> [WHAT TO WORK ON]: Copy out the full listing below as it stands, with its pictures left behind.
─── ENTRIES SHOWN
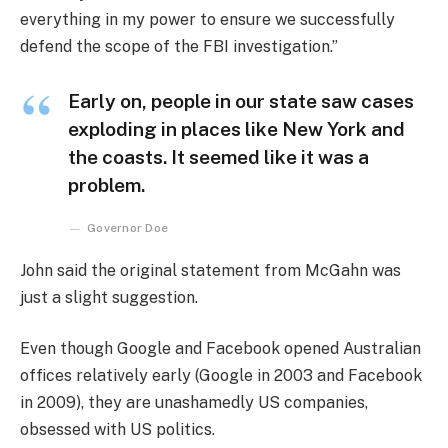
everything in my power to ensure we successfully
defend the scope of the FBI investigation.”
Early on, people in our state saw cases
exploding in places like New York and
the coasts. It seemed like it was a
problem.
Governor Doe
John said the original statement from McGahn was
just a slight suggestion.
Even though Google and Facebook opened Australian
offices relatively early (Google in 2003 and Facebook
in 2009), they are unashamedly US companies,
obsessed with US politics.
──────
> [YOUR RESPONSE]:
everything in my power to ensure we successfully
defend the scope of the FBI investigation.”
Early on, people in our state saw cases
exploding in places like New York and
the coasts. It seemed like it was a
problem.
Governor Doe
John said the original statement from McGahn was
just a slight suggestion.
Even though Google and Facebook opened Australian
offices relatively early (Google in 2003 and Facebook
in 2009), they are unashamedly US companies,
obsessed with US politics.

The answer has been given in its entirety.